パレットが感じた威圧感。あの少女はいったい何者なのだろうか。


◇ ◆ ◇ ◆ ◇ ◆ ◇ ◆ ◇ ◆


(悔しいけど、今のあたしは、この世界の戦いについていけない。あたしも強くなりたい)


パレットは陽光公園を離れ、商店街へと向かった。


情報に詳しそうな人を求めて、商店街の表通りから外れた裏通りを歩いていた。裏通りのシャッターは全て閉じ切られており、閑散としていた。


(あいつなら強くなる方法を知ってるかもしれない……。ブラウ・ヴァルカン)


パレットは、以前公園のブランコで会った青髪の青年のことを思い浮かべて、裏路地を歩いていた。

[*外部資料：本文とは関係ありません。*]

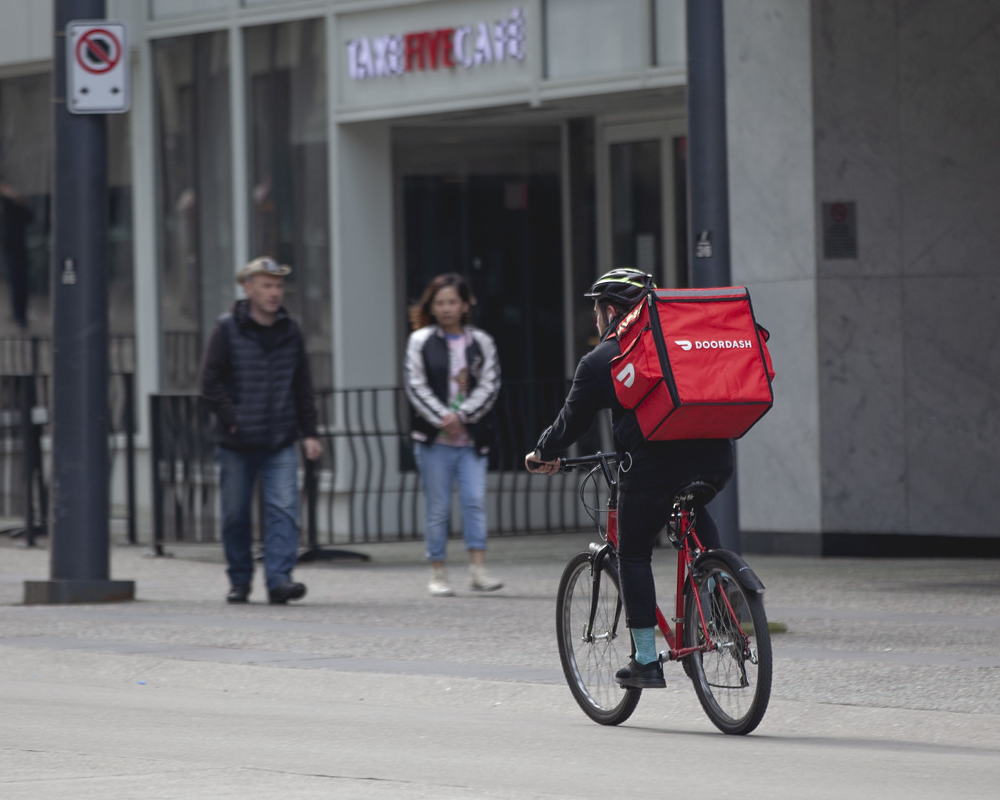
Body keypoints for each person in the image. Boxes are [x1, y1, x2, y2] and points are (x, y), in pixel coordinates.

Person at [525, 268, 734, 688]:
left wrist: (543, 453)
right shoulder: (679, 342)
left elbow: (571, 421)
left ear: (608, 310)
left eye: (596, 312)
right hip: (716, 456)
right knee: (694, 509)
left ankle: (644, 660)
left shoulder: (604, 358)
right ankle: (726, 603)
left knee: (633, 552)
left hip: (654, 469)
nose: (595, 321)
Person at [200, 256, 323, 605]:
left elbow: (302, 385)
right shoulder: (226, 328)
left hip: (280, 438)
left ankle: (279, 579)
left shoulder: (291, 330)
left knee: (283, 509)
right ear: (248, 288)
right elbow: (209, 382)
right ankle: (240, 579)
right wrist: (233, 418)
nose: (274, 293)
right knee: (236, 514)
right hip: (236, 441)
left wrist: (310, 433)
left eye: (279, 286)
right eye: (266, 285)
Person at [405, 273, 502, 597]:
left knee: (474, 501)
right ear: (431, 307)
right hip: (434, 441)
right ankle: (438, 571)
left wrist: (462, 416)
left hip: (472, 439)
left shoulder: (481, 342)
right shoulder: (420, 340)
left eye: (452, 302)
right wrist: (441, 418)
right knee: (438, 507)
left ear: (465, 305)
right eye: (440, 302)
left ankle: (478, 568)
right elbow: (415, 385)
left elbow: (490, 385)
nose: (446, 308)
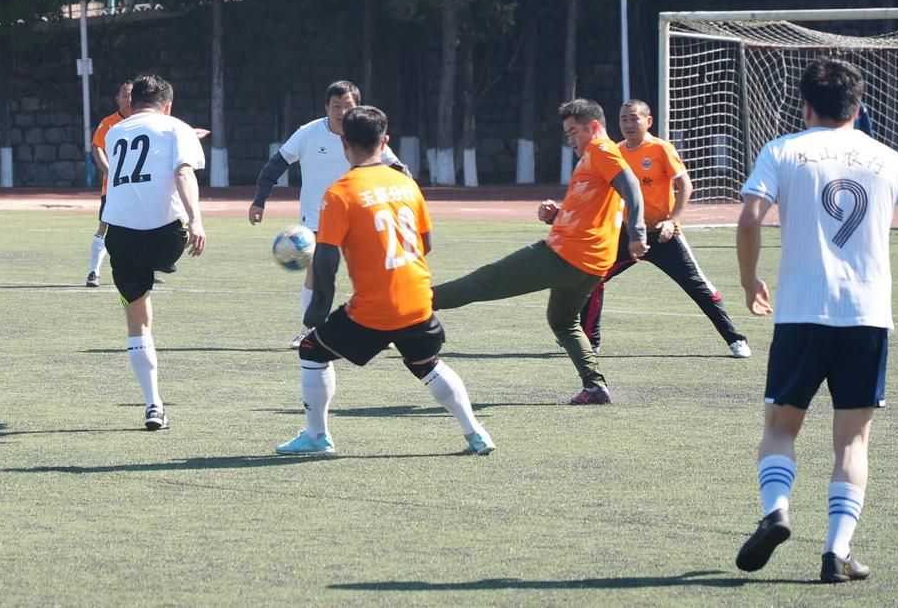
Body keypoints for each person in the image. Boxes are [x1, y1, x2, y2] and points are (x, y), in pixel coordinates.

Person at [733, 58, 898, 583]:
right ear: (858, 106)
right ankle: (837, 550)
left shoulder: (783, 150)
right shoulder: (887, 158)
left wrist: (749, 278)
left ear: (805, 106)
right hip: (867, 317)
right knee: (852, 440)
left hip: (801, 314)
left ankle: (776, 511)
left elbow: (750, 218)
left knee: (780, 426)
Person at [276, 106, 493, 457]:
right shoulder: (407, 184)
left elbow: (327, 261)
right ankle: (475, 432)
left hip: (374, 309)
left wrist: (315, 314)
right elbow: (426, 243)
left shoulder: (340, 192)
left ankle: (317, 436)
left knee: (312, 350)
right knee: (426, 363)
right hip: (418, 300)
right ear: (385, 141)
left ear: (344, 143)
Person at [430, 99, 646, 404]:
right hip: (593, 264)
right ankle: (595, 387)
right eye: (567, 134)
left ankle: (416, 305)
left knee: (486, 280)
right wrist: (557, 215)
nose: (570, 139)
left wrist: (637, 232)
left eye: (574, 132)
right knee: (563, 321)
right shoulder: (594, 157)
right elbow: (594, 210)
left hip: (565, 255)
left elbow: (632, 185)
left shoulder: (600, 149)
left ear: (594, 127)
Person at [579, 99, 752, 358]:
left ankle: (735, 340)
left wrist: (672, 220)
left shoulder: (661, 149)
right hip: (628, 234)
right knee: (591, 277)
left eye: (634, 118)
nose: (628, 124)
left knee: (698, 286)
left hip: (663, 235)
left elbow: (686, 186)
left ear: (648, 121)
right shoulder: (615, 151)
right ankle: (589, 341)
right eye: (624, 119)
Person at [248, 80, 405, 347]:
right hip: (319, 217)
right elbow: (275, 166)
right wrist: (259, 200)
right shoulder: (308, 133)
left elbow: (397, 168)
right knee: (318, 271)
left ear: (358, 107)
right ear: (326, 107)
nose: (342, 112)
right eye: (336, 106)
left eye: (348, 106)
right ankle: (311, 330)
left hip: (363, 215)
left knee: (374, 270)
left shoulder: (365, 132)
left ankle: (381, 328)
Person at [100, 72, 207, 431]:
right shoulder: (177, 128)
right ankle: (164, 266)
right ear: (168, 105)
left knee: (138, 322)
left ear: (131, 104)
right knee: (160, 255)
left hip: (121, 236)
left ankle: (153, 404)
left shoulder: (115, 132)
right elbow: (183, 174)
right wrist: (197, 220)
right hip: (166, 239)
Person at [85, 79, 134, 287]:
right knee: (105, 226)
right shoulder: (109, 123)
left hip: (139, 187)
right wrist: (108, 171)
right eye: (125, 95)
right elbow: (97, 147)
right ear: (117, 99)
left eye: (133, 95)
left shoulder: (144, 123)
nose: (129, 99)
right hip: (113, 188)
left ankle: (144, 268)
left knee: (142, 226)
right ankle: (93, 272)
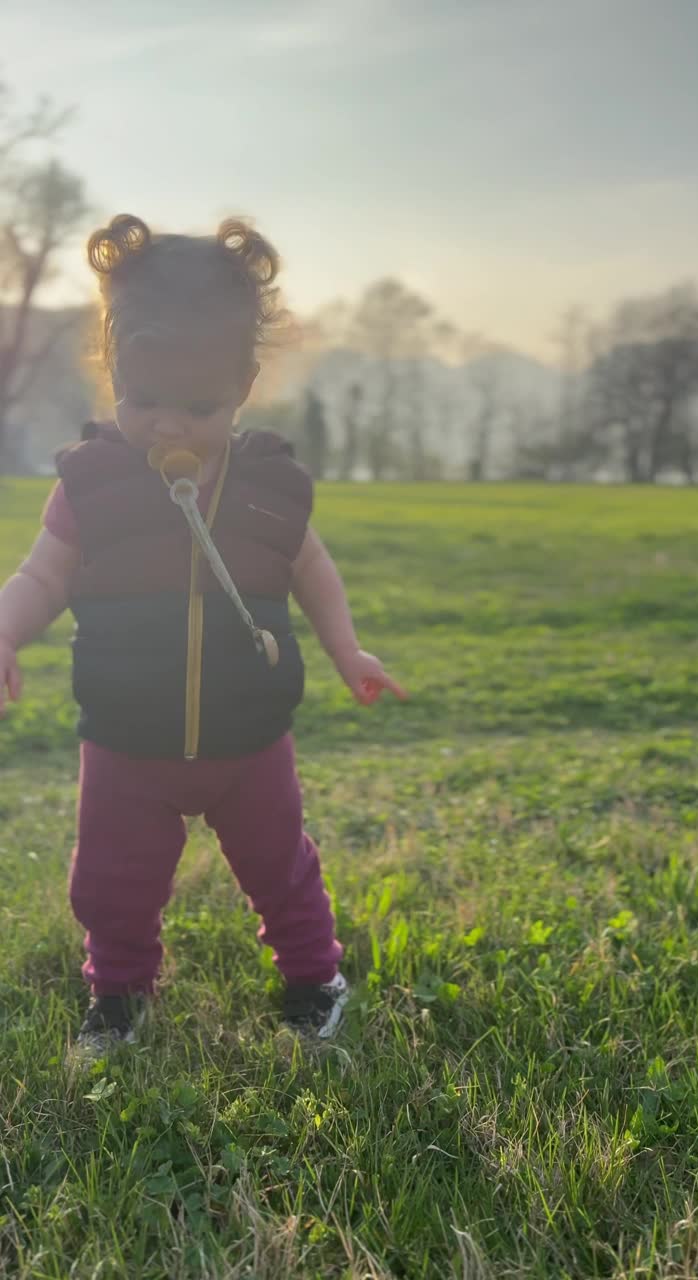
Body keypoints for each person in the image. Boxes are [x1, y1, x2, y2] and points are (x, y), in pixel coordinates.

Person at [0, 214, 405, 1054]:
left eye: (199, 405)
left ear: (245, 386)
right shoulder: (95, 482)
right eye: (143, 401)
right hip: (124, 739)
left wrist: (346, 648)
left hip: (248, 738)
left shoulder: (268, 486)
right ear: (112, 374)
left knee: (279, 867)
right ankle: (117, 996)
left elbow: (311, 569)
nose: (169, 426)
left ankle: (311, 979)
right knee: (111, 880)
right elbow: (44, 574)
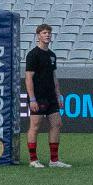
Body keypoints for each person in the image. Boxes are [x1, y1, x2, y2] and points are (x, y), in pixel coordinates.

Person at [25, 23, 70, 168]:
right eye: (44, 33)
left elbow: (53, 76)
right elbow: (28, 78)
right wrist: (32, 98)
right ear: (38, 35)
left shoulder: (51, 55)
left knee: (57, 124)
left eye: (49, 33)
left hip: (51, 96)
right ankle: (33, 160)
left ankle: (54, 160)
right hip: (38, 96)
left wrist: (58, 95)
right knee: (35, 126)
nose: (47, 35)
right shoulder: (33, 54)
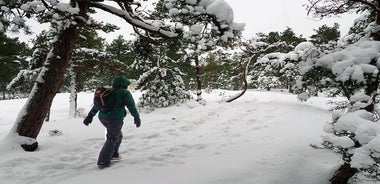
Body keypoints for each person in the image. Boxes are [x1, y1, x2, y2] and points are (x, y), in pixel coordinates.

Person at [83, 75, 141, 168]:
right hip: (115, 118)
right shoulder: (124, 93)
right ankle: (103, 161)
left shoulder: (108, 92)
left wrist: (90, 116)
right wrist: (136, 117)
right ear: (124, 84)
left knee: (117, 135)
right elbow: (131, 106)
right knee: (112, 138)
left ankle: (114, 154)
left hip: (102, 118)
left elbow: (96, 106)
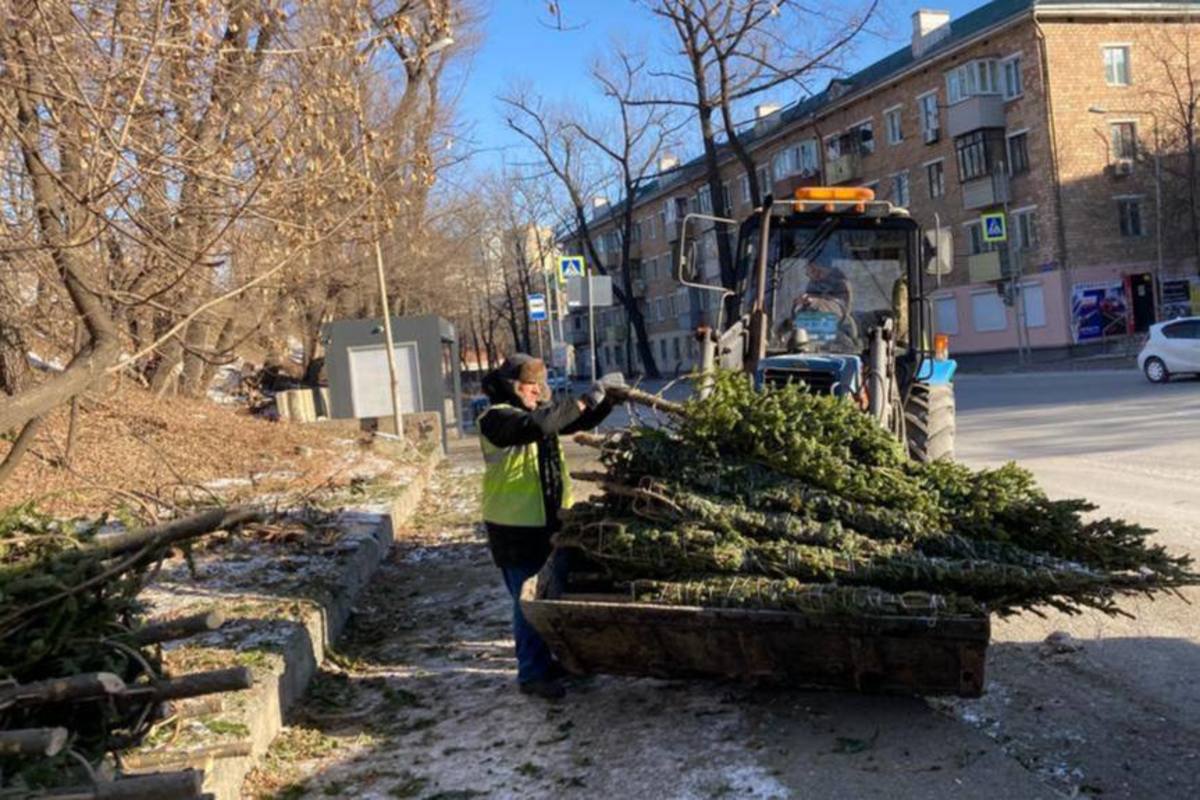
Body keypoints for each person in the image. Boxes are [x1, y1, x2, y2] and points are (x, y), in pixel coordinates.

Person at [477, 354, 618, 700]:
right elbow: (538, 426)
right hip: (514, 525)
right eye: (530, 386)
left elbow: (567, 423)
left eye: (540, 386)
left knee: (545, 598)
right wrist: (583, 400)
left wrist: (606, 400)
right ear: (513, 387)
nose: (537, 392)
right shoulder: (496, 419)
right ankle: (531, 673)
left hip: (545, 522)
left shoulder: (534, 413)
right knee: (527, 604)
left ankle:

すると、ガラガラと一軒の店のシャッターが開いた。その店の看板には、『秘宝堂』と書かれていた。


(この店、もしかして……)


パレットは店内に入るや、ショーケースに顔を近づけた。ショーケースの中には、

銅色の宝箱、銀色の宝箱、金色の宝箱が並べられていた。


「これって、『秘宝』!? 値段は……一、十、百、千、万……高っ!?」


パレットは金色の宝箱の値段に驚愕し、思わず声をあげた。


「ウハハハ、その反応、『秘宝』を買いにきたのは初めてか?」


パレットは後ろから声をかけられた。


パレットが振り向くと、真っ黒の袈裟(けさ)に金色の装飾を身につけ下駄を履いた、坊主頭の筋骨隆々な漢、屈強ハゲが店番をしていた。


「俺の名は、 。この『秘宝堂』の店主をやってる」


屈強ハゲは、ニカッと笑いながら言った。


「よくいるんだ、『秘宝』を買いに来たはいいが、値段の高さにケチつける客。俺は、そんな客を閉め出す為に雇われ、そしていつの間にやら店主になっていた」


「趣味の悪い話ね……」


「そうか? これでもむしろ、うちは相場より安い方なんだがな!」


「十分高いわよ。だって秘宝って、TRG社の量産品でしょ?」


「いいや、秘宝はもう、どこでも製造されてねぇって噂だ」


「製造されてない……?」


パレットはその回答に違和感を感じた。


「TRG社以外では、秘宝を作ってないってこと?」


「ああ。コカ・コーラと同じだな!」


パレットは眉をひそめながら聞いた。


「話を変えるわ。ここは秘宝獣を売ってないの?」


「秘宝獣の売買は法律で禁止されてるんでな。うちはあくまで空っぽの『秘宝』だけを売買している店だ。『昇華』させる動物を買いたきゃ、他を当たりな」


秘宝獣こそ手に入らなかったが、銅色でも、銀色でも、金色でもない。


パレットは昨日手に入れた宝箱が、Sランクの『秘宝』であることを確信した。